La puerta con forma de puente

DENÍS E. F.

SANTIAGO CIUDAD

DENÍS E. F.

Pontepedriña es barrio, entrada y salida, siempre accesible, multicultural y longevo, vital

25 sep 2017 . Actualizado a las 05:00 h.

Uno de los elementos inequívocos que caracterizan a los barrios es su capacidad de asimilación ante lo nuevo. Con mayor o menor acierto, las afueras crecen y crecen ante la demanda inmobiliaria y ciudadana de nuevas viviendas, centros de día, áreas comerciales, etc., lo que las convierte en los verdaderos estandartes de cambio y progreso de cada población. Sugerir que los barrios son emplazamientos de segunda es una ofensa con la que algunos se ocultan. La realidad supera a la mentira, auspiciada bajo una palabra que lucha por prevalecer sin violencia.

Pontepedriña es barrio, entrada y salida, siempre accesible, multicultural y longevo, vital. Su crecimiento paulatino e ininterrumpido causa asombro, a lo largo de los últimos años no han sido pocas las intervenciones urbanísticas, en su mayoría viviendas, que han creado un entramado de calles alrededor de las casas primigenias. Su corazón es verde, coronado por el parque Eugenio Granell y el río Sar, un oasis acordonado por bloques, las vías del tren, la carretera, el instituto y la residencia de mayores, que da carácter y sosiego a sus vecinos. Por el momento las diferencias urbanísticas son manifiestas en algunas de las calles originales, en contrapunto con las recién acometidas, por lo que es de esperar un trato equiparable y racional hacia los vecinos de toda la vida y los recién llegados.

El centenar de viviendas popularmente conocidas como Vuelva Mañana, construidas en 1955, durante la dictadura, han logrado adaptarse dignamente a los nuevos conceptos de desarrollo urbano. Hace algún tiempo fueron restauradas y se anuncia un nuevo proceso de rehabilitación. Son el ejemplo idóneo que hilvana una reflexión: replanteémonos nuestro entorno para lograr una mejor convivencia entre todos los vecinos de este pequeño hormiguero.

Las necesidades que fundamentan la existencia de las ciudades y de sus habitantes son recíprocas. Ambos actúan de motor, se transforman, regeneran y adecúan para metabolizar los cambios y, sobre todo, interpretan los ritmos generados de forma concreta.

La idea de la urbe como ser vivo se emplea desde hace mucho, porque nada puede eludir la muerte temporal salvo las ruinas, en continuo perecer.
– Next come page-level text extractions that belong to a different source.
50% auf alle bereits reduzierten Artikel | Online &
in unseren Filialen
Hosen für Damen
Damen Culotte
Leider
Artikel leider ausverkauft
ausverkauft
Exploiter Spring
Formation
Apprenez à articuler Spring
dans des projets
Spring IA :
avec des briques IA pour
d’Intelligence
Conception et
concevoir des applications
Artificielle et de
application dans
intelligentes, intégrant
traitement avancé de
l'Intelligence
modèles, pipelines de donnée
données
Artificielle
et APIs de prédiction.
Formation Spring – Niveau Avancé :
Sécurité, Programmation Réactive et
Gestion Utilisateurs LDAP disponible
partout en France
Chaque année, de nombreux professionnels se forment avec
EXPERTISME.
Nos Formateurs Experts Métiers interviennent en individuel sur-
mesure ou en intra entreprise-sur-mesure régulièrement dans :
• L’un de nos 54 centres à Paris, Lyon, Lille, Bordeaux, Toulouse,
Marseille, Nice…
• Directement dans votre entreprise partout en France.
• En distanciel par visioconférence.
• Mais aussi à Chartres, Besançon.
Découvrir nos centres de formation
Concebidas, desarrolladas y olvidadas, forman parte de lo habitado como memoria, aunque su momento de esplendor sufre una pausa gobernada por el tiempo.
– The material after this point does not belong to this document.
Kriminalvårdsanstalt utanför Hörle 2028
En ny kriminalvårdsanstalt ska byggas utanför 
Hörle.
Cuando el carácter relega a la razón, el individuo afronta sus decisiones de múltiples modos. Al igual que la energía atómica, su potencial resulta abrumador, pero su mala gestión destruye, contamina y genera residuos peligrosos casi imperecederos. Si el fin de toda obra es lo que manda, la idea se ahoga entre paredes ceñidas. Desvirtuar las intenciones en favor de supuestos beneficios abre aún más la boca del pozo, convirtiéndose en trampa ajena, censurando la libertad.